EXERCISE AIM: Within the material below, find each line bearing the word "down" and present it.
--------------------------------------------------
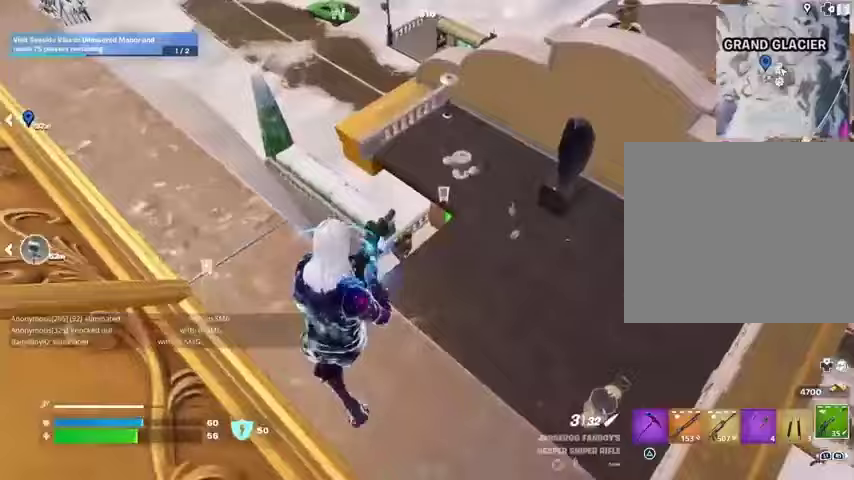
{"buttons": [], "left_stick": "right", "right_stick": "up-left", "events": [[67, "right_stick", "right"], [133, "left_stick", "right"], [233, "right_stick", "center"], [467, "right_stick", "up-left"]]}
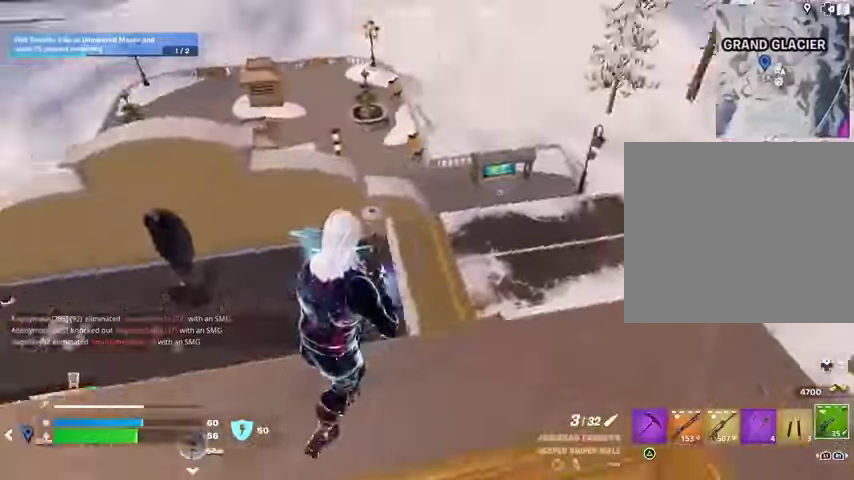
{"buttons": [], "left_stick": "right", "right_stick": "up-left", "events": [[67, "right_stick", "center"], [200, "left_stick", "down-right"], [233, "right_stick", "left"], [400, "left_stick", "right"], [467, "right_stick", "up-left"]]}
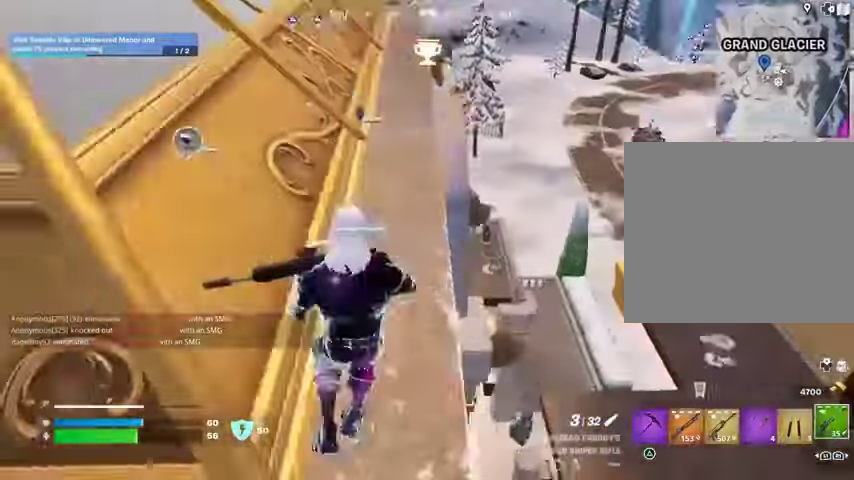
{"buttons": [], "left_stick": "up", "right_stick": "center", "events": [[67, "R3", "down"], [67, "right_stick", "center"], [133, "left_stick", "up"], [200, "R3", "up"]]}
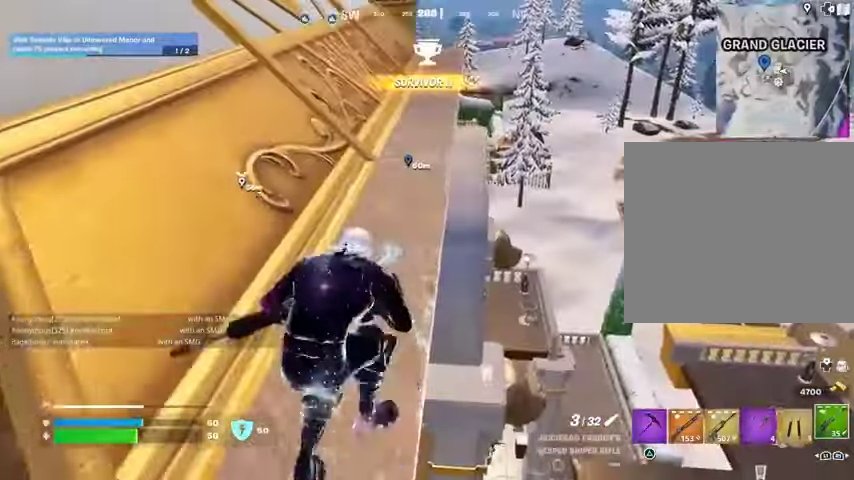
{"buttons": [], "left_stick": "up-left", "right_stick": "center", "events": [[233, "right_stick", "right"], [267, "left_stick", "up-left"], [400, "right_stick", "center"]]}
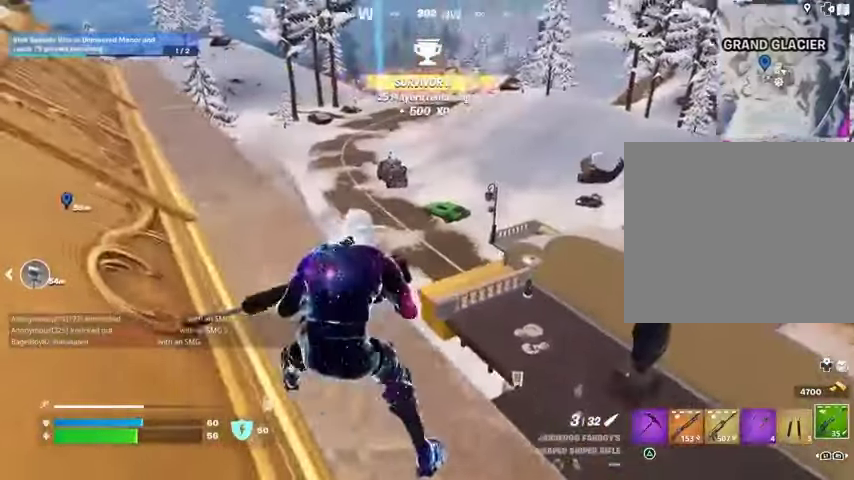
{"buttons": [], "left_stick": "down-right", "right_stick": "center", "events": [[233, "R3", "down"], [300, "R3", "up"], [300, "right_stick", "right"], [467, "left_stick", "down-right"], [467, "right_stick", "center"]]}
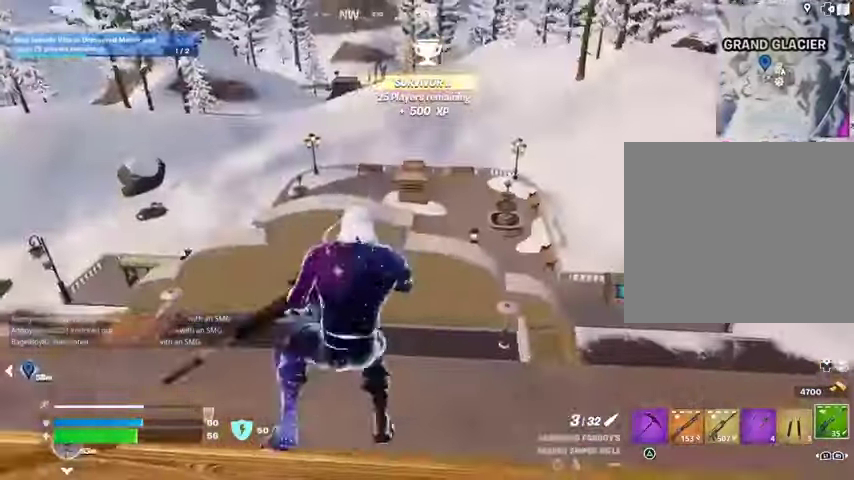
{"buttons": [], "left_stick": "up", "right_stick": "right", "events": [[167, "CROSS", "down"], [267, "CROSS", "up"], [333, "left_stick", "right"], [400, "right_stick", "right"], [433, "R1", "down"], [500, "R1", "up"], [500, "left_stick", "up"]]}
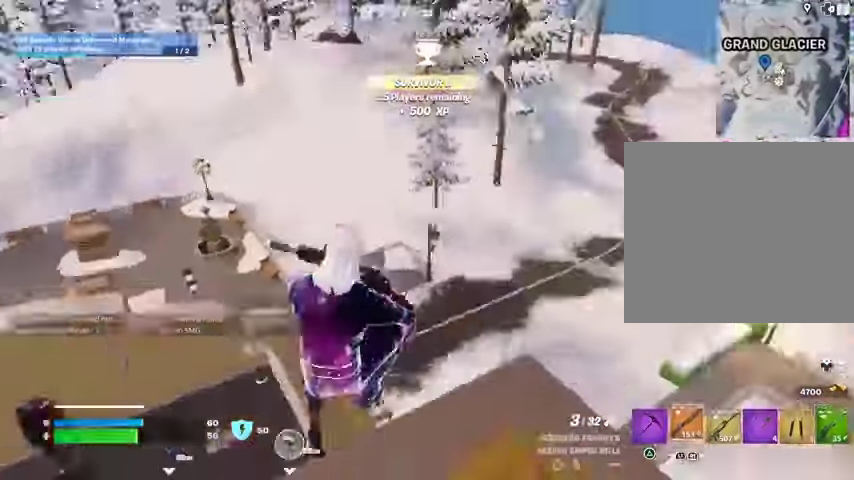
{"buttons": [], "left_stick": "up-left", "right_stick": "center", "events": [[67, "R1", "down"], [100, "left_stick", "up-left"], [167, "R1", "up"], [167, "right_stick", "center"], [367, "SQUARE", "down"], [500, "SQUARE", "up"]]}
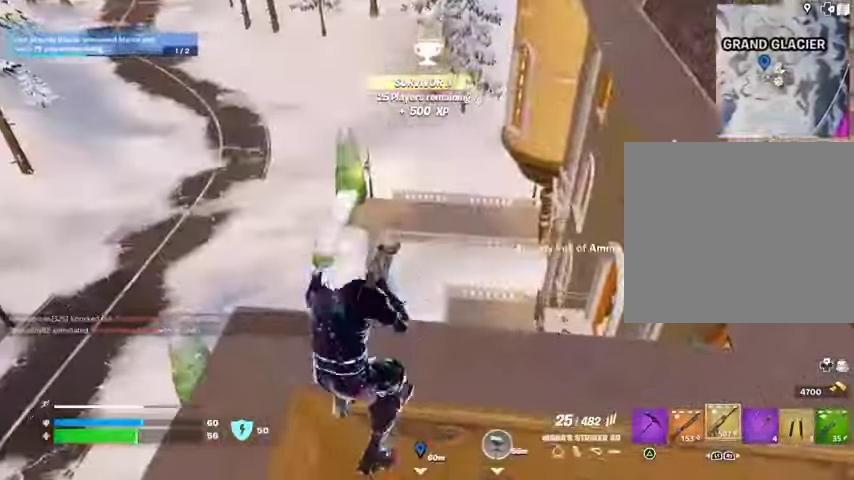
{"buttons": [], "left_stick": "center", "right_stick": "center", "events": [[33, "SQUARE", "down"], [33, "left_stick", "up"], [100, "SQUARE", "up"], [133, "right_stick", "down-left"], [200, "left_stick", "right"], [300, "right_stick", "left"], [433, "right_stick", "center"], [500, "left_stick", "center"]]}
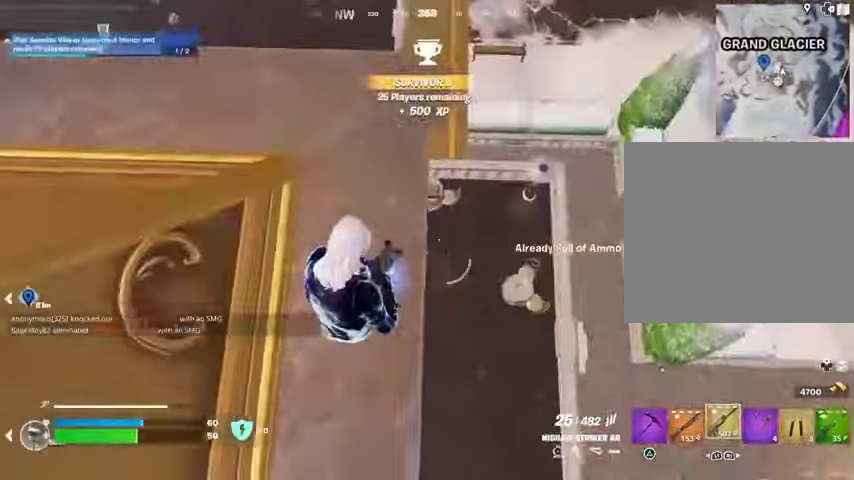
{"buttons": ["R3"], "left_stick": "up-right", "right_stick": "left", "events": [[33, "left_stick", "up-left"], [267, "left_stick", "up-right"], [267, "right_stick", "up-left"], [433, "right_stick", "left"], [467, "R3", "down"]]}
--------------------------------------------------
RESULT BELOW:
{"buttons": [], "left_stick": "right", "right_stick": "up-left", "events": [[67, "right_stick", "center"], [200, "left_stick", "down-right"], [233, "right_stick", "left"], [400, "left_stick", "right"], [467, "right_stick", "up-left"]]}
{"buttons": [], "left_stick": "up", "right_stick": "center", "events": [[67, "R3", "down"], [67, "right_stick", "center"], [133, "left_stick", "up"], [200, "R3", "up"]]}
{"buttons": [], "left_stick": "down-right", "right_stick": "center", "events": [[233, "R3", "down"], [300, "R3", "up"], [300, "right_stick", "right"], [467, "left_stick", "down-right"], [467, "right_stick", "center"]]}
{"buttons": [], "left_stick": "up", "right_stick": "right", "events": [[167, "CROSS", "down"], [267, "CROSS", "up"], [333, "left_stick", "right"], [400, "right_stick", "right"], [433, "R1", "down"], [500, "R1", "up"], [500, "left_stick", "up"]]}
{"buttons": [], "left_stick": "up-left", "right_stick": "center", "events": [[67, "R1", "down"], [100, "left_stick", "up-left"], [167, "R1", "up"], [167, "right_stick", "center"], [367, "SQUARE", "down"], [500, "SQUARE", "up"]]}
{"buttons": [], "left_stick": "center", "right_stick": "center", "events": [[33, "SQUARE", "down"], [33, "left_stick", "up"], [100, "SQUARE", "up"], [133, "right_stick", "down-left"], [200, "left_stick", "right"], [300, "right_stick", "left"], [433, "right_stick", "center"], [500, "left_stick", "center"]]}
{"buttons": ["R3"], "left_stick": "up-right", "right_stick": "left", "events": [[33, "left_stick", "up-left"], [267, "left_stick", "up-right"], [267, "right_stick", "up-left"], [433, "right_stick", "left"], [467, "R3", "down"]]}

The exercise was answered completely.